Il Gattopardo, un’epoca che finisce

19 Ottobre 2019 di Indiscreto

Il Gattopardo di Giuseppe Tomasi di Lampedusa è uno dei più grandi romanzi italiani di sempre, oltre che il primo a superare le 100.000 copie di vendita: accadde nel 1959, quando il suo autore era già morto da due anni. Un grande successo editoriale di Feltrinelli, con la gloria eterna arrivata anche per merito del film di Luchino Visconti: il ballo fra Angelica (Claudia Cardinale) e Tancredi (Alain Delon) è una delle scene più famose della storia del cinema.

Da lettori non critici (i libri che non ci piacciono li abbandoniamo senza scrupoli dopo poche pagine, atteggiamento che dovrebbe essere insegnato a scuola, e quindi non possiamo nemmeno parlarne male) abbiamo sempre apprezzato anche il lato pop del Gattopardo, del resto se Alberto Angela ne parla stasera a Ulisse su Rai 1 significa che non è certo un’opera di nicchia.

Quella struggente atmosfera da fine di un’epoca (siamo nella Sicilia poco dopo la spedizione dei Mille) e di inizio di un’epoca nuova, più veloce e globalizzata (c’è sempre un’epoca che finisce e che rimpiangiamo, anche in diretta), caratterizza milioni di libri e film, ma soltanto nel caso del Gattopardo e di pochi altri ha generato un linguaggio e modi di dire poi ripresi anche da chi non ha la minima idea dell’originale.
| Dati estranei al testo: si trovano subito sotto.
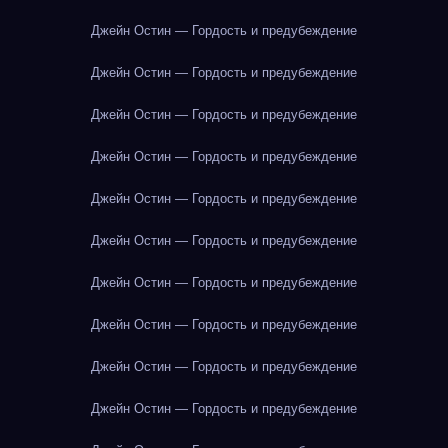
Джейн Остин — Гордость и предубеждение
Джейн Остин — Гордость и предубеждение
Джейн Остин — Гордость и предубеждение
Джейн Остин — Гордость и предубеждение
Джейн Остин — Гордость и предубеждение
Джейн Остин — Гордость и предубеждение
Джейн Остин — Гордость и предубеждение
Джейн Остин — Гордость и предубеждение
Джейн Остин — Гордость и предубеждение
Джейн Остин — Гордость и предубеждение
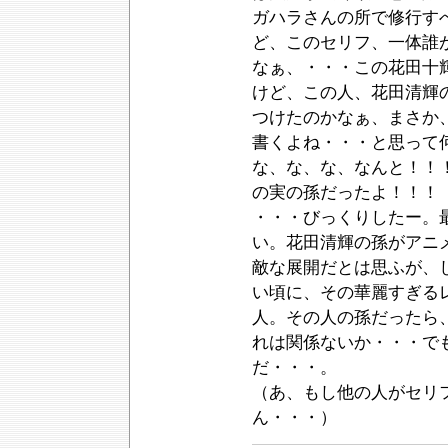
ガハラさんの所で修行す
ど、このセリフ、一体誰
なぁ、・・・この花田十
けど、この人、花田清輝
つけたのかなぁ、まさか
書くよね・・・と思って何
な、な、な、なんと！！
の実の孫だったよ！！！
・・・びっくりしたー。
い。花田清輝の孫がアニ
敵な展開だとは思ふが、
い頃に、その華麗すぎる
人。その人の孫だったら
れは関係ないか・・・で
だ・・・。
（あ、もし他の人がセリ
ん・・・）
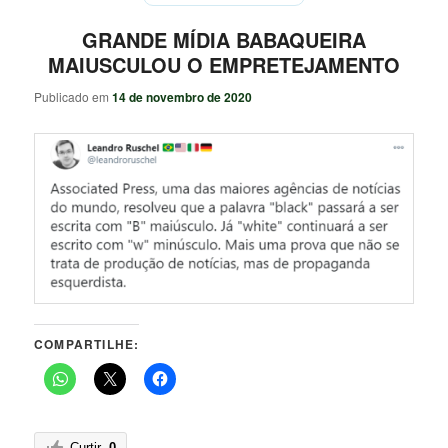
GRANDE MÍDIA BABAQUEIRA
MAIUSCULOU O EMPRETEJAMENTO
Publicado em
14 de novembro de 2020
COMPARTILHE:
Curtir
0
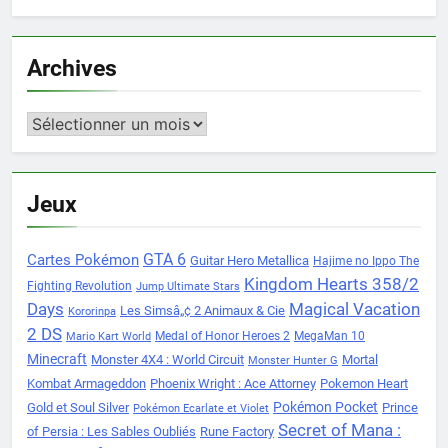
Archives
Archives
Jeux
Cartes Pokémon
GTA 6
Guitar Hero Metallica
Hajime no Ippo The
Kingdom Hearts 358/2
Fighting Revolution
Jump Ultimate Stars
Days
Magical Vacation
Les Simsâ„¢ 2 Animaux & Cie
Kororinpa
2 DS
Medal of Honor Heroes 2
MegaMan 10
Mario Kart World
Minecraft
Monster 4X4 : World Circuit
Mortal
Monster Hunter G
Kombat Armageddon
Phoenix Wright : Ace Attorney
Pokemon Heart
Pokémon Pocket
Gold et Soul Silver
Prince
Pokémon Ecarlate et Violet
Secret of Mana :
of Persia : Les Sables Oubliés
Rune Factory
E del resto l’uso che si fa oggi del termine ‘gattopardo’ è un po’ diverso da quello che Tomasi di Lampedusa mette in bocca al Principe di Salina.

Inutile che ci mettiamo a fare il Bignami del Gattopardo, ma non sono mai troppe le volte in cui si ricorda che l’autore, nobile siciliano con una vita interessante (da militare fu anche preso prigioniero a Caporetto) ma fuori da ogni giro letterario, incassò una serie incredibile di rifiuti da grandi, medie e piccole case editrici fino a quando con Tomasi di Lampedusa già defunto la figlia di Benedetto Croce segnalò il manoscritto a Giorgio Bassani, che era consulente della Feltrinelli. Questo non per dire che la spazzatura che molti italiani, noi compresi, hanno nel cassetto sia sempre grande arte non compresa dal sistema, ma che nell’industria editoriale tutto è opinabile.